У Энни перехватило дыхание, и она в ответ взглянула на мужа. Он сам был чертовски хорош в своем наряде. Весь облик Ангуса говорил о благородстве — не том, что дается чинами и титулами, а врожденном, естественном. Взгляд серых глаз, опушенных длинными ресницами, свидетельствовал о природном уме, усиленном блестящим образованием, тонкий прямой нос — об утонченном аристократизме, губы — о чувственности, сдерживаемой, однако, недюжинной силой воли. Энни вспомнилось, как ночью эти губы ласкали ее тело. Сегодня этим же устам предстоит изрекать дежурные, лживые фразы в угоду врагам их страдающей родины…
— Пошли, — нетерпеливо проговорила она, желая лишь одного — чтобы этот вечер побыстрее закончился.
Жилые комнаты, гостиные, семейный обеденный зал располагались на первом этаже. На втором — огромный бальный зал с восемнадцатифутовым потолком, поддерживаемым могучими дубовыми колоннами. Сейчас этот зал был уставлен столами для банкета, который наверняка продлится никак не менее трех часов. Потом столы уберут, закружатся пары, музыканты будут трудиться до утра…

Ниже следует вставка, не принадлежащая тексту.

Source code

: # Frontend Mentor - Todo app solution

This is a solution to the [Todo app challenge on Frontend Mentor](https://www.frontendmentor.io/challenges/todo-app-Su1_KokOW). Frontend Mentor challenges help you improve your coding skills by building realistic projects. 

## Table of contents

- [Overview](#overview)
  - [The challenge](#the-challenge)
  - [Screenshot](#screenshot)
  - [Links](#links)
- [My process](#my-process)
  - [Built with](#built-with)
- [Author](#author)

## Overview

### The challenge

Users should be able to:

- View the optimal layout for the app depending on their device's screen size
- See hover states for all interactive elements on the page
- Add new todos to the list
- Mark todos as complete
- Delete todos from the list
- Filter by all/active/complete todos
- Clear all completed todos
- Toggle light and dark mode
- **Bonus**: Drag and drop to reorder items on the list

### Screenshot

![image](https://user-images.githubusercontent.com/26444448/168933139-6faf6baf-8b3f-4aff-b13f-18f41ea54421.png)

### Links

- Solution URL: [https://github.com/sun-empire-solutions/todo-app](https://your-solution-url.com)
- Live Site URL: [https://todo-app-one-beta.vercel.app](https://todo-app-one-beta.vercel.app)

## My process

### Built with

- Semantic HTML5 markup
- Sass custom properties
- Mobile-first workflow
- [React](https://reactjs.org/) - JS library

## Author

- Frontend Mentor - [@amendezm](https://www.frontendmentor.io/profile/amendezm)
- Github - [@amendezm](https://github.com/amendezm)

На третьем этаже помещались те самые восемнадцать спален, часть из которых сегодня была приготовлена для особо важных гостей и для тех, кто прибыл издалека. Энни, может, и не прочь была остаться на ночь, но по первой же реакции на ее появление поняла, что вряд ли хозяева ей это предложат.
Дункан Форбс и его жена Мэри стояли на роскошной, залитой светом от многочисленных канделябров парадной лестнице, приветствуя гостей. Справа от Форбса застыл его единственный сын Джон с молодой (со дня их свадьбы не прошло еще и года) женой — существом с рябым невыразительным лицом. Если бы Дункан не был хозяином дома, никто в этой толпе не обратил бы внимания ни на него, ни на его отпрыска — такой безликой и невзрачной внешностью наделил Бог обоих. Огромные пышные парики, надетые ими, очевидно, для того, чтобы компенсировать этот недостаток, лишь, напротив, нелепо подчеркивали их малый рост и субтильность. Сын унаследовал от отца его длинный острый нос, мутноватые глаза, неопределенно очерченный рот, безвольный подбородок — лицо парня только выиграло бы, если бы последний скрывала борода.
Чуть поодаль стоял родственник Дункана, преподобный Роберт Форбс, со своим племянником Дугласом. Обделив привлекательностью всех остальных мужчин рода Форбсов, природа, словно желая исправить эту промашку, наделила Дугласа вполне симпатичной внешностью. Если верить сплетням, Дуглас был отъявленным ловеласом, пойдя в этом в покойного деда, знаменитого Джона Форбса по прозвищу Бочонок, который ввел бытовавший и доселе обычай выкатывать во время пира большой бочонок виски и щедро потчевать им гостей, разливая в кружки.